PETER BAKER, NEW YORK TIMES: Yeah, it's a great question. You're right. This is the smallest possible deal that uses the "d" word. Not even much of a deal. The Democrats took a position and Republicans took the Democrats' position. He didn't haggle or negotiate or get anything out of it. He just simply said, sure, let's do the three-month deal. All it does is postpone a fight for three months. Without actually resolving any substantive disagreements. In Washington, postponing a fight for three months constitutes kind of a victory because we're so used to fighting over every single inch. You're right. The idea of immigration, of a longer term financial or fiscal deal, it involves concessions and compromise. There's very little evidence to suggest either base of either party is really up for that.

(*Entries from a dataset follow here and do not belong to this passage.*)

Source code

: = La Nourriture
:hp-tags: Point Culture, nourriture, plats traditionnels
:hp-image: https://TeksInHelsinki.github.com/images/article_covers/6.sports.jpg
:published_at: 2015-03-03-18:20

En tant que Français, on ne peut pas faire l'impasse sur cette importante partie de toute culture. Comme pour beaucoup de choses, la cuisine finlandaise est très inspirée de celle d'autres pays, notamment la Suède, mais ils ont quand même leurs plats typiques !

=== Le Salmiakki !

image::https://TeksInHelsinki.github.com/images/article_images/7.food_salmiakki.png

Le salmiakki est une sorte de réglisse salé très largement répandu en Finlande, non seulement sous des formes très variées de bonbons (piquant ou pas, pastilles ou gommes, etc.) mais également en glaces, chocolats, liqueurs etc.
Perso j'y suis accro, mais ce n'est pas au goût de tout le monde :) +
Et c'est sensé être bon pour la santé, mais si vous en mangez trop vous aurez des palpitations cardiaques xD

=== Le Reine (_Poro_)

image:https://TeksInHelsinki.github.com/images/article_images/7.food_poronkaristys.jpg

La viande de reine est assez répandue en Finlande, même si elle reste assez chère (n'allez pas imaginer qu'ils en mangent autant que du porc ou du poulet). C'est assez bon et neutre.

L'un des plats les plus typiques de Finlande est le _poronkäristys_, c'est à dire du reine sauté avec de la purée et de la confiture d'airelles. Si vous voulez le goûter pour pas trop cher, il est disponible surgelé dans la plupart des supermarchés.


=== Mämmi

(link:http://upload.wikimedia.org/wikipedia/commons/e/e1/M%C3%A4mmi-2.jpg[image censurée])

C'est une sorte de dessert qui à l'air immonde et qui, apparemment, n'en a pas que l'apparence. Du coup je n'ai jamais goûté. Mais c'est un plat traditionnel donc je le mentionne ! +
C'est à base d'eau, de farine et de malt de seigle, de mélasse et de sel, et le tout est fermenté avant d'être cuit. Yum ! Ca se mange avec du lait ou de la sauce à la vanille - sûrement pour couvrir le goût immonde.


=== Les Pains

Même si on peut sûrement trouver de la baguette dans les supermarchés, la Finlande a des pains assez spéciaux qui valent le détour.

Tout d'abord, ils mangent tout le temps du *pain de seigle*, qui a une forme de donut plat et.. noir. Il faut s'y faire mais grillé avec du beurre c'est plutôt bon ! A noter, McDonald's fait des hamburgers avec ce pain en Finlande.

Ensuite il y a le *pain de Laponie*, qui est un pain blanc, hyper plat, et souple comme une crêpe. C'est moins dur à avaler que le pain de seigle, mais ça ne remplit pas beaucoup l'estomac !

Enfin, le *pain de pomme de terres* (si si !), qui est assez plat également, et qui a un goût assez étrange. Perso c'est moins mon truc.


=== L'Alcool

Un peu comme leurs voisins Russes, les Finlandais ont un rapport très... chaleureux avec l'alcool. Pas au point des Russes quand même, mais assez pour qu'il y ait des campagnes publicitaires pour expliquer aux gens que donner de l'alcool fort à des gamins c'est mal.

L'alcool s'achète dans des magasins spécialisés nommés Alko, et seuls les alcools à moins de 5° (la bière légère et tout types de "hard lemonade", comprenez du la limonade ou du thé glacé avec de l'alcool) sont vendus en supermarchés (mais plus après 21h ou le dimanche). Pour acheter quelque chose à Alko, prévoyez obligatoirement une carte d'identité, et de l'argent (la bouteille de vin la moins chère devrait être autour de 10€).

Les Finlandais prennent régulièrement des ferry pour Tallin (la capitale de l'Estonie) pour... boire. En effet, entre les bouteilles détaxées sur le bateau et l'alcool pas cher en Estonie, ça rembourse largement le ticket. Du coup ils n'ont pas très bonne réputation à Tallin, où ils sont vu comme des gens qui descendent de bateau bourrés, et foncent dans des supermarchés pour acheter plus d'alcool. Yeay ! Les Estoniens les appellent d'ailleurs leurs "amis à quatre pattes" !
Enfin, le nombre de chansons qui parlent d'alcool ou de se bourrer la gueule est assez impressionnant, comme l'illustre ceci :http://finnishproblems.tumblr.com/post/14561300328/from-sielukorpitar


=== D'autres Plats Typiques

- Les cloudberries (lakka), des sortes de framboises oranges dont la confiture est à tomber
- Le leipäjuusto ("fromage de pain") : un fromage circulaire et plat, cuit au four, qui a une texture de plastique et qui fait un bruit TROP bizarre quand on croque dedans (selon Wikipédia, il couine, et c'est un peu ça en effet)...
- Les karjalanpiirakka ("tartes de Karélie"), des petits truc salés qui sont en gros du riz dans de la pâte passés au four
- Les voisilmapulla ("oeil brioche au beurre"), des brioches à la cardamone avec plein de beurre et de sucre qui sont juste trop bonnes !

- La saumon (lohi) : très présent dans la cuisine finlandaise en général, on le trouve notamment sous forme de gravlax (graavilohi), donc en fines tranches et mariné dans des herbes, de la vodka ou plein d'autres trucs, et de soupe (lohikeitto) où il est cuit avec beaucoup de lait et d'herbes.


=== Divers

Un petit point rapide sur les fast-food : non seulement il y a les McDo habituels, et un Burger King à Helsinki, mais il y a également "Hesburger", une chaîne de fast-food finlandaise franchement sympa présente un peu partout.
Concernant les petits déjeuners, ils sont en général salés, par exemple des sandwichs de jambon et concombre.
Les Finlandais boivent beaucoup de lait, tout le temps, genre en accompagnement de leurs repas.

The Democrats could get away with doing this deal with him right now because he accepted what they offered. Let's wait three months and see if Chuck Schumer and Nancy Pelosi can really come to the table and offer something that will make their own base go nuts because they have to make a compromise in order to get something else they really do want. That's the real test. Neither base of either party really wants their leaders right now, to compromise.
I remember all those times, Peter Baker, that the base of the Democratic party insisted on shutting down the government rather than compromise. When leadership of the Democratic Party would filibuster their own bills rather than give on centimeter to the Republicans. When large groups of Democrats would meet in clandestine restaurants to plot how to obstruct absolutely everything a Republican president does, just because of "principle." When the Democratic Party leadership indulged their party's base as that group of voters fantasized about throwing the opposing candidate in prison as an evil murderer with whom "compromise" would be like aiding and abetting a criminal.
Oh wait, that's the Republicans.
Of course, we're never ever allowed to remember that the Republican Party actually has majorities in both houses of Congress, so Chuck and Nancy have no position with which to compromise, am I right? Or is the Republican Party so utterly dysfunctional as to need Democratic votes to win anything because of the far right non-compromisers in their own party?
And the New York Times Washington Bureau Chief wonders aloud what Chuck and Nancy will give up and anger their base in order to "get something done."
If Republicans don't fix DACA, they will lose huge numbers of their seats in Congress. That should be the Democrats "compromise" position going forward. Govern or watch your career in Washington die.
And about that wall:
#BothSidesDont, but never expect some Washington Bureau suit from the New York Times to say so.